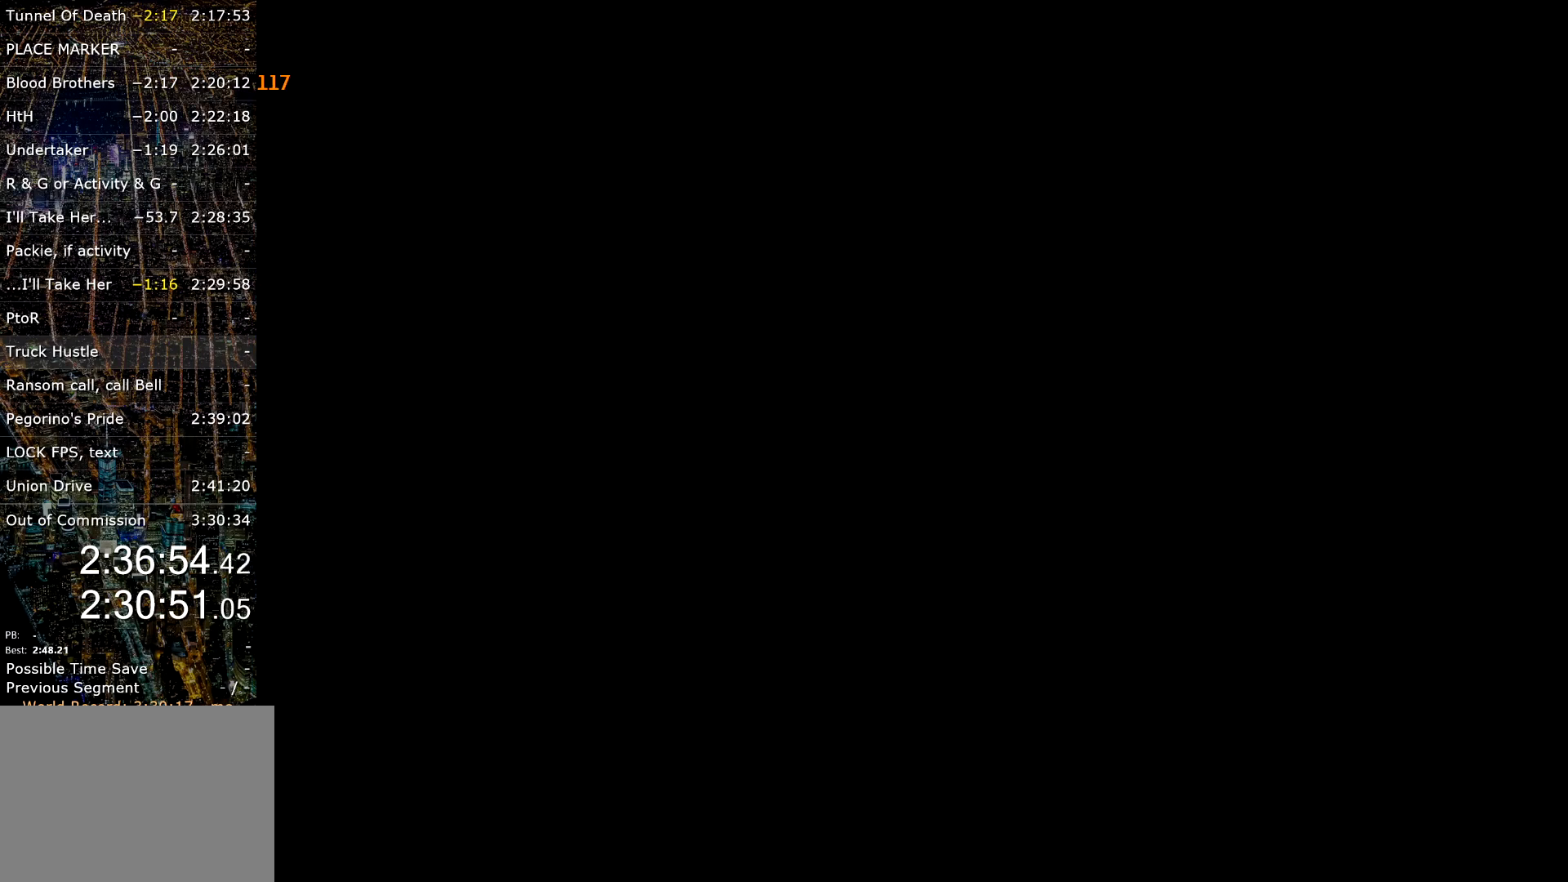
{"keys": [], "mouse": [], "events": []}
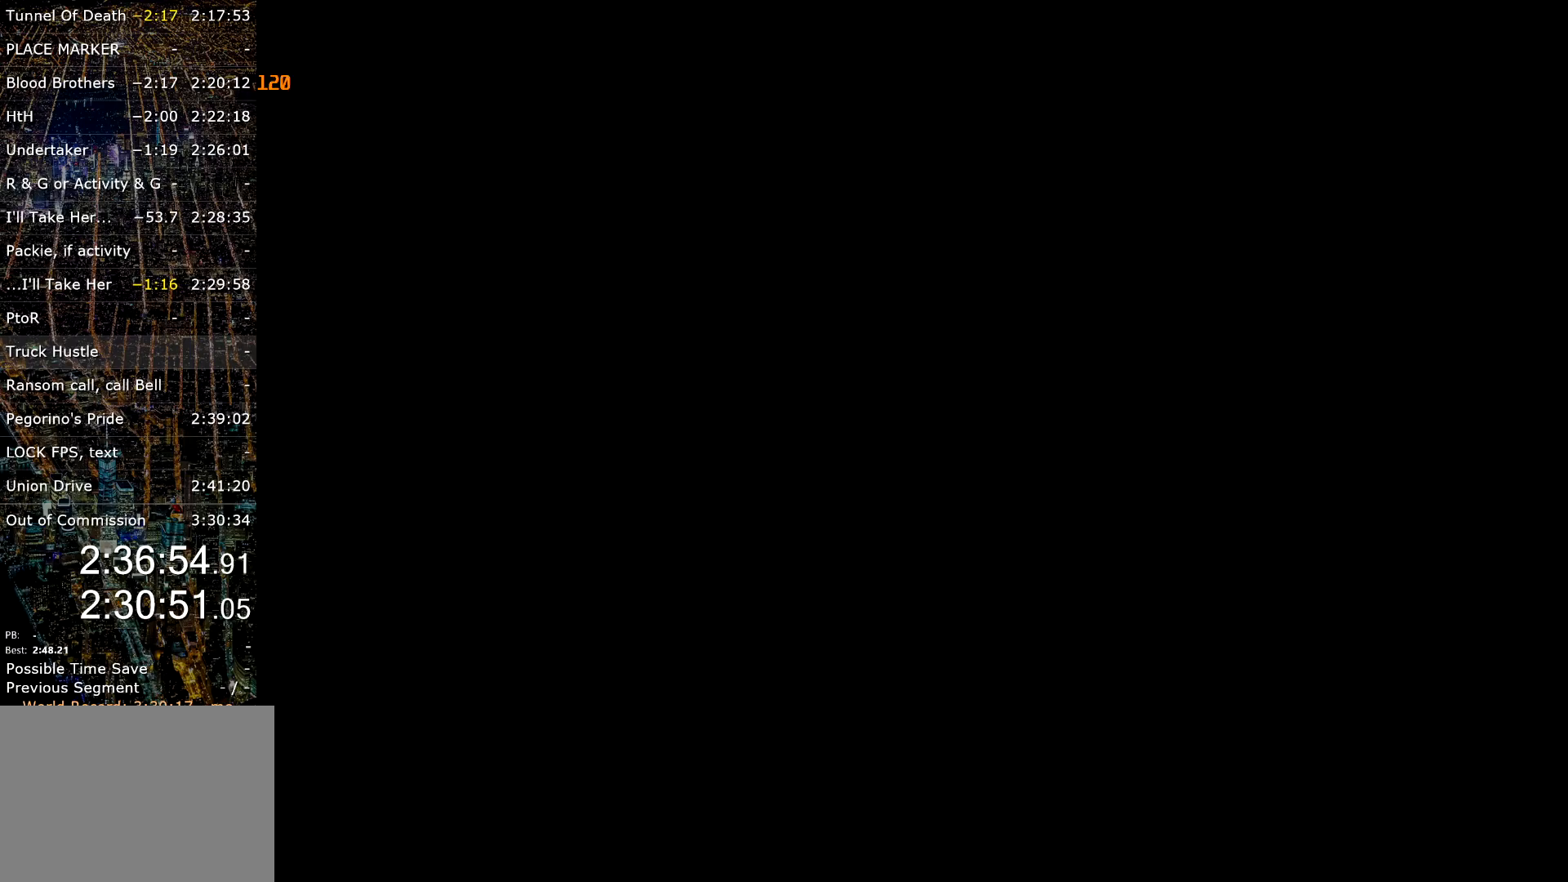
{"keys": [], "mouse": [], "events": []}
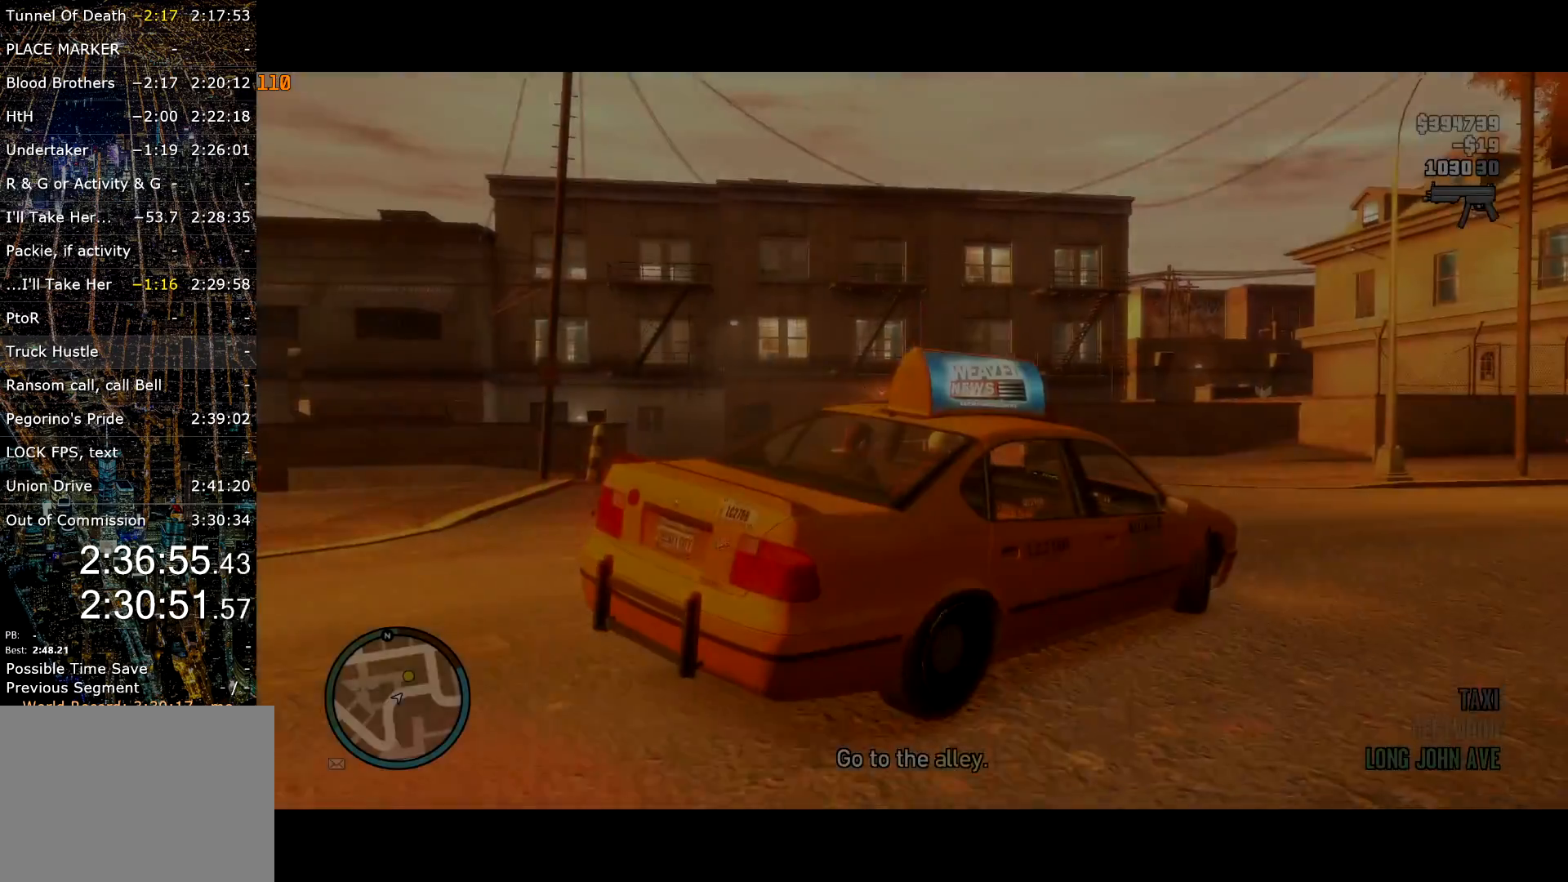
{"keys": ["a"], "mouse": [], "events": [[467, "a", "down"]]}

_What to do_
Pictures aside, repeat every line of the data above exactly.

_Written solution_
{"keys": [], "mouse": [], "events": []}
{"keys": [], "mouse": [], "events": []}
{"keys": ["a"], "mouse": [], "events": [[467, "a", "down"]]}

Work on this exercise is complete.